■ **EXERCISE REQUIREMENTS**:
Rewrite the material below, changing "series" to "data set" everywhere it occurs and keeping everything else the same. Leave the pictures out of your version.

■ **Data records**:
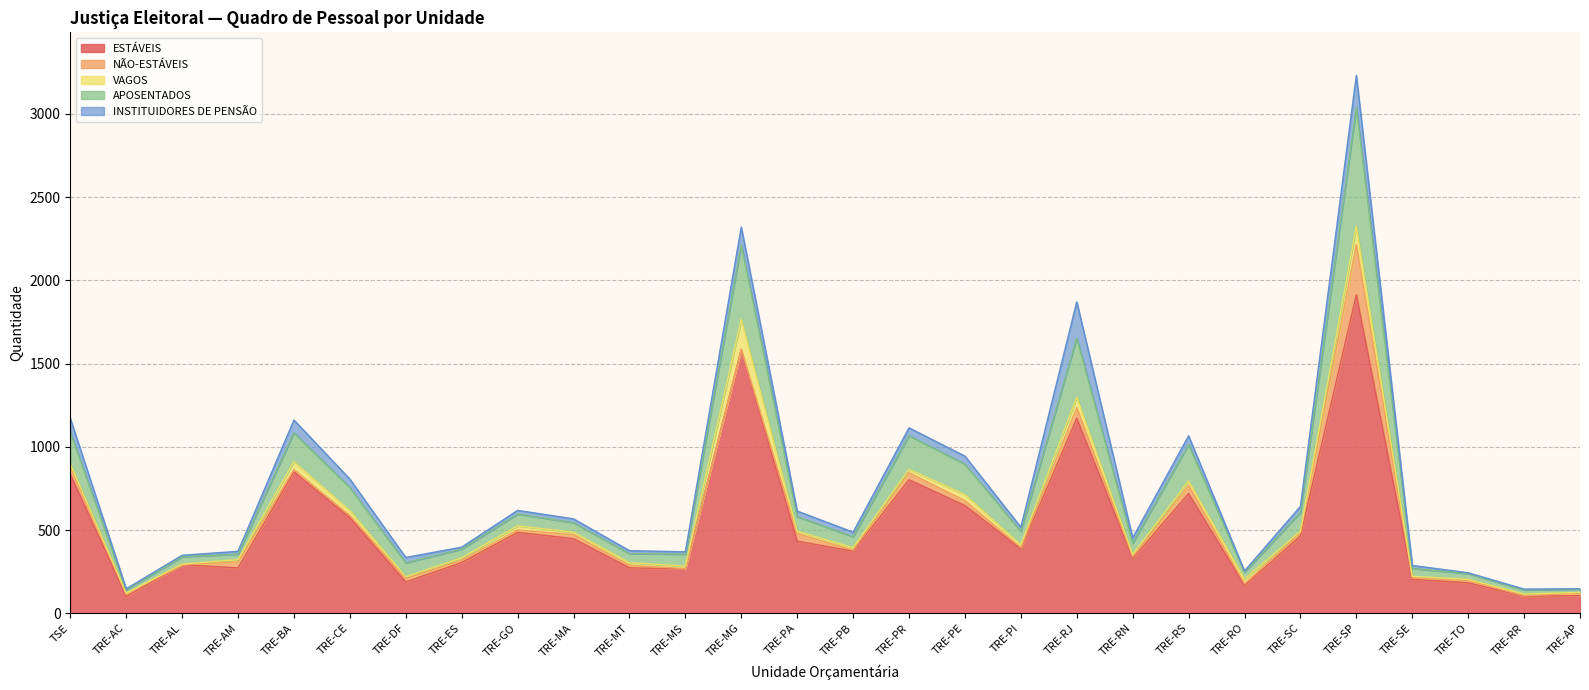

At how many categories does at least one series exceed 685?

7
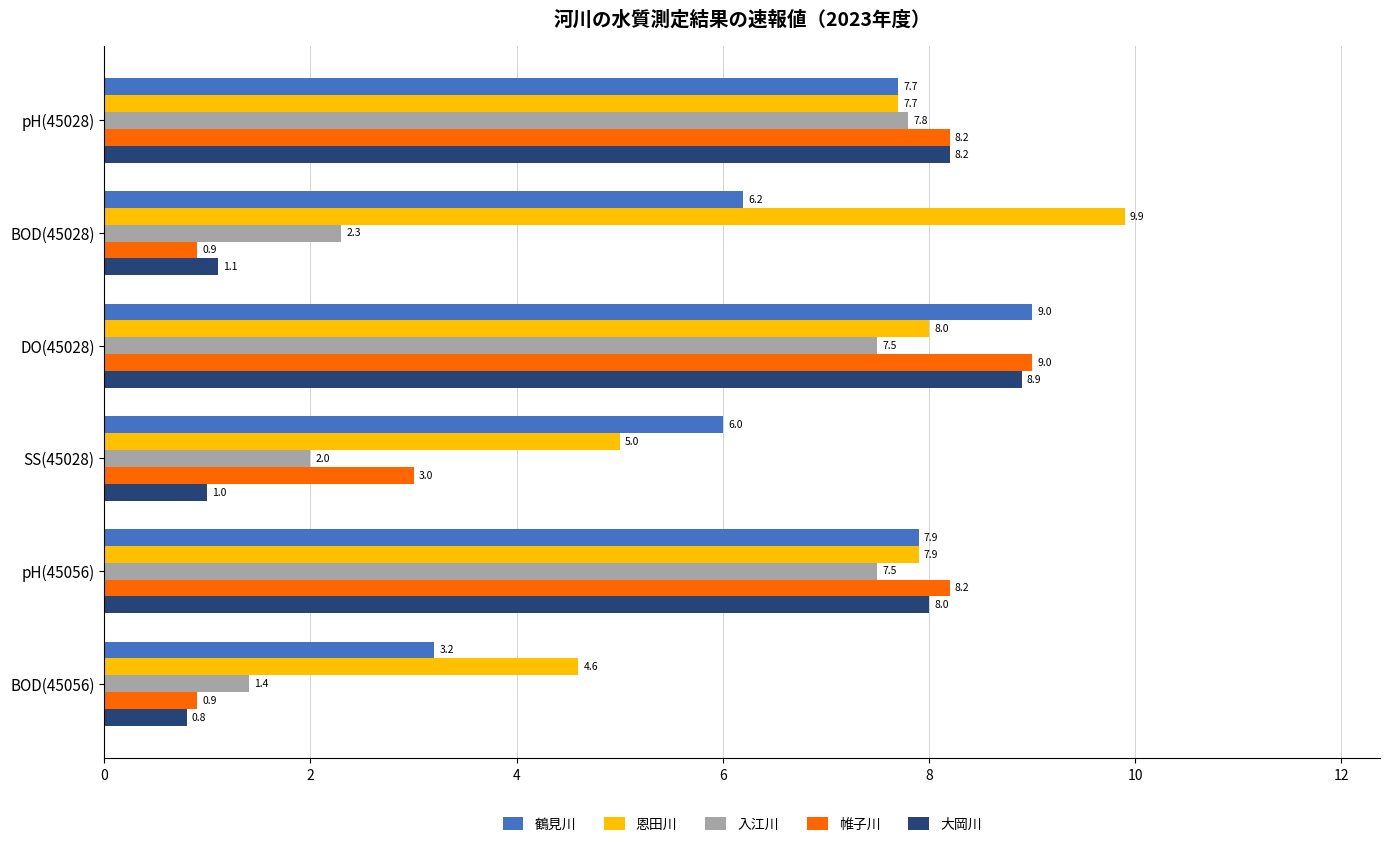

What is the difference between the maximum and minimum values in the 鶴見川 series?

5.8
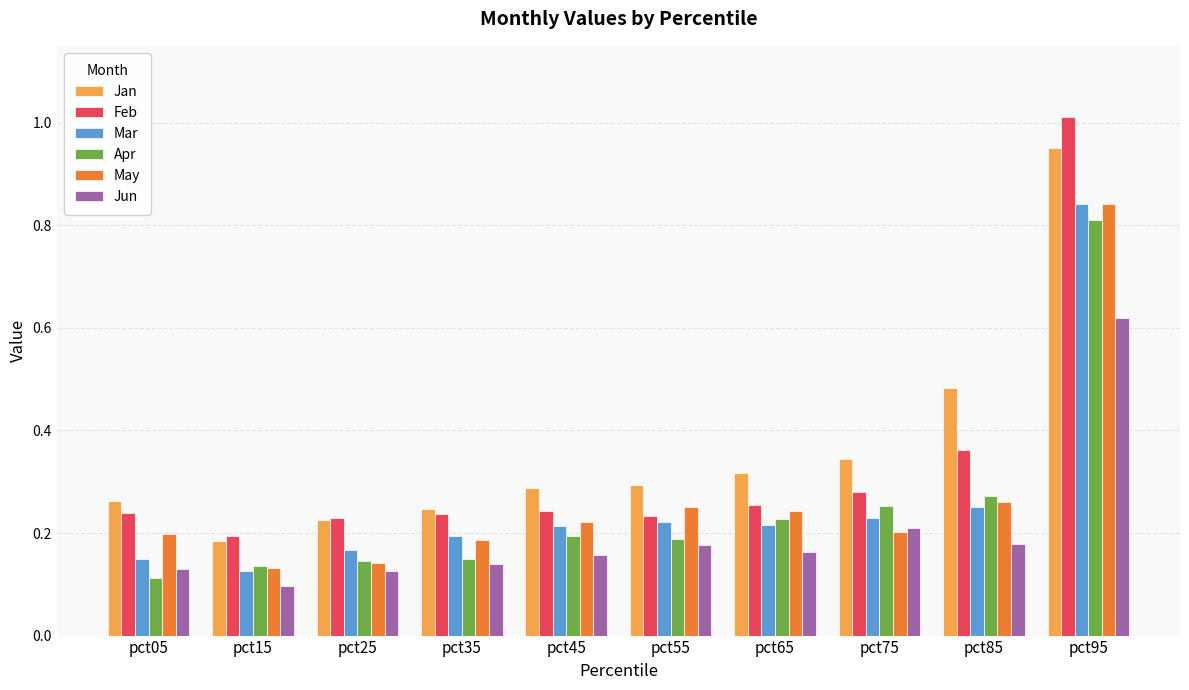

At which label does May reach its peak?

pct95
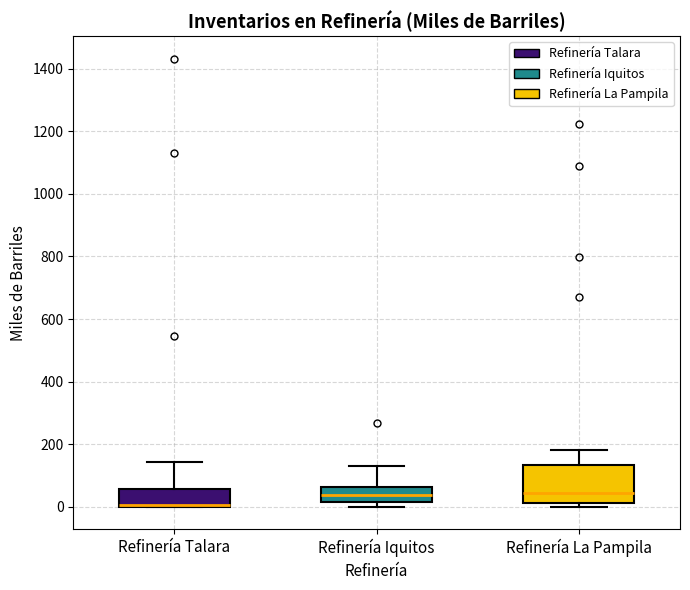

Where does the median line of the box for Refinería La Pampila sit on the y-axis? The values are not printed on the chart, so give them approximately, as read against the axis.

40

■ **OUTPUT**:
At how many categories does at least one data set exceed 685?

7

What is the difference between the maximum and minimum values in the 鶴見川 data set?

5.8

At which label does May reach its peak?

pct95

Where does the median line of the box for Refinería La Pampila sit on the y-axis? The values are not printed on the chart, so give them approximately, as read against the axis.

40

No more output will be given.